Le rythme est lent, dilaté, mais la tension est continue et rampante et on ne s'ennuie jamais, fascinés par une réalisation élégante (mais jamais autocélébrative) et par une photographie plombée qui plonge le spectateur dans un lieu apparemment (?) hors du temps et de l'espace.

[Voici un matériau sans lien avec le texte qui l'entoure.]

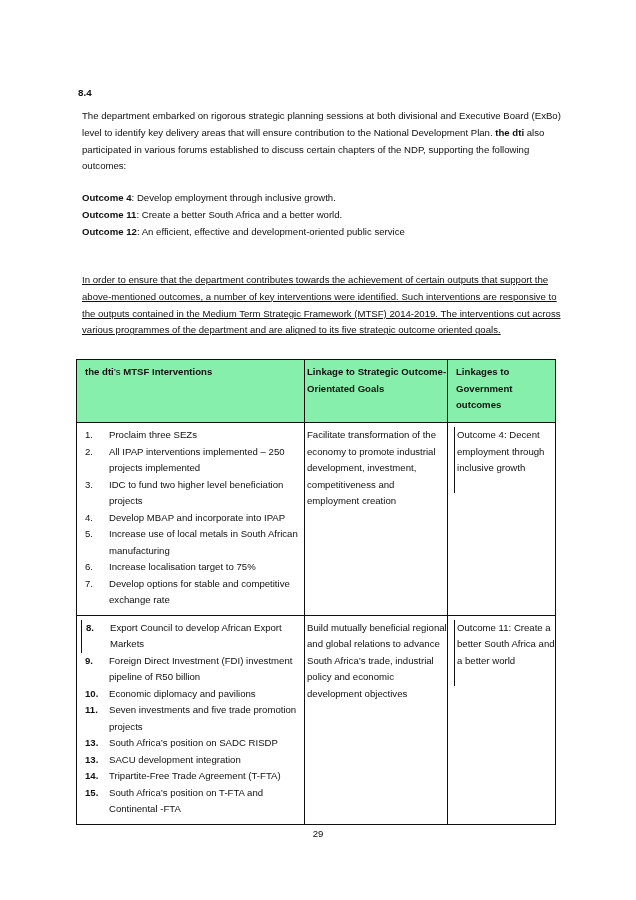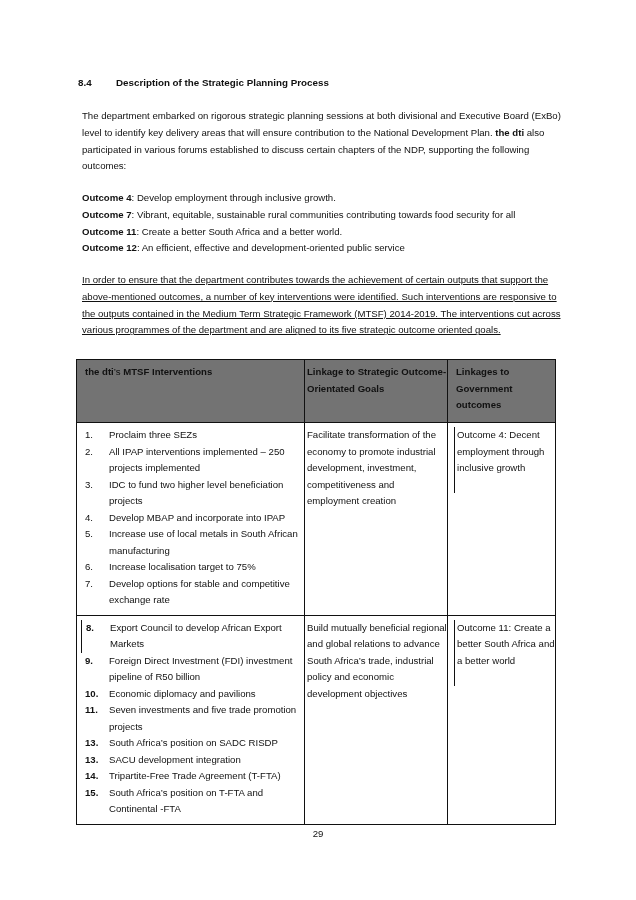"8.4" .heading { top: 77px -> 87px }
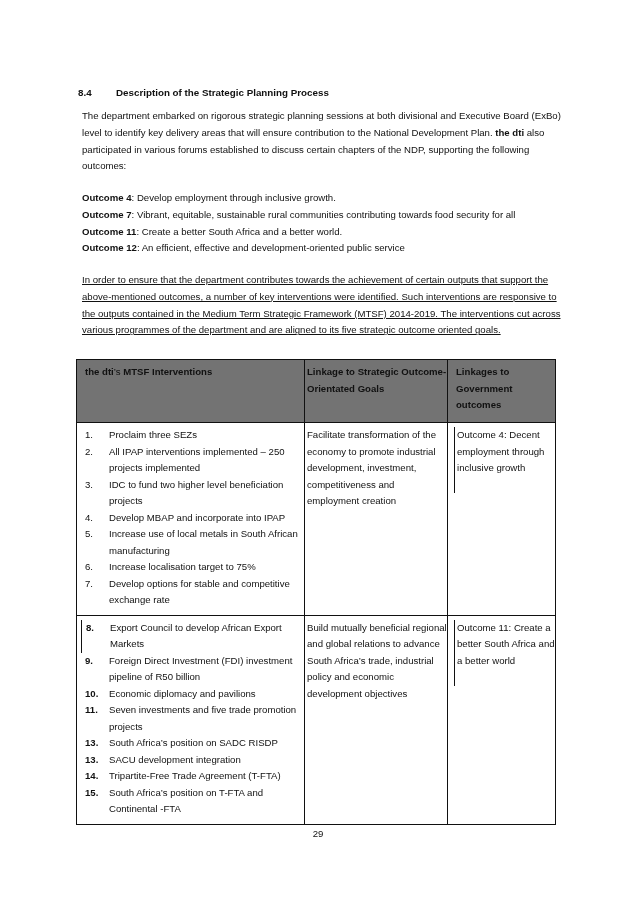"Description of the Strategic Planning" span { html: <span>Description of the Strategic Planning Process</span> -> none }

Sensation amplifiée justement par l'édifice du Sauna, si "alien" à l'environnement environnant, presque une déchirure sur une dimension interdite à l'homme, ou interne à lui-même.
Le climax atteint son apogée dans la scène finale, chef-d'œuvre au sein du chef-d'œuvre, à l'impact visuel détonant et monstrueusement glaçant, épitaphe digne d'une œuvre magniloquente et compliquée, mais qui récompense pleinement du temps passé pour la visionner et la comprendre.
Mention d'honneur pour les acteurs qui interprètent les deux frères, tous deux intenses et parfaitement immergés dans leurs rôles, et à un département technique (chapeau aussi au montage) qui n'a rien à envier (mais beaucoup à enseigner) aux productions avec des budgets bien plus élevés.
Parmi les "must" des dernières années, "Sauna" mérite une position de choix, étant l'un des horreurs les plus "importants" sortis après l'an 2000, non seulement parce qu'il nous fait découvrir un réalisateur indubitablement capable, non seulement parce qu'il s'agit d'une œuvre originale et fascinante, mais aussi parce qu'il démontre que dans les mains de gens expérimentés et courageux, le cinéma de la terreur peut beaucoup donner et explorer des profondeurs encore inexplorées et donc toutes à découvrir.
Il faut espérer que de nombreuses nouvelles recrues se munissent de stylo et de bloc-notes et commencent à prendre des notes.
Entrez aussi dans le Sauna, si vous avez le courage.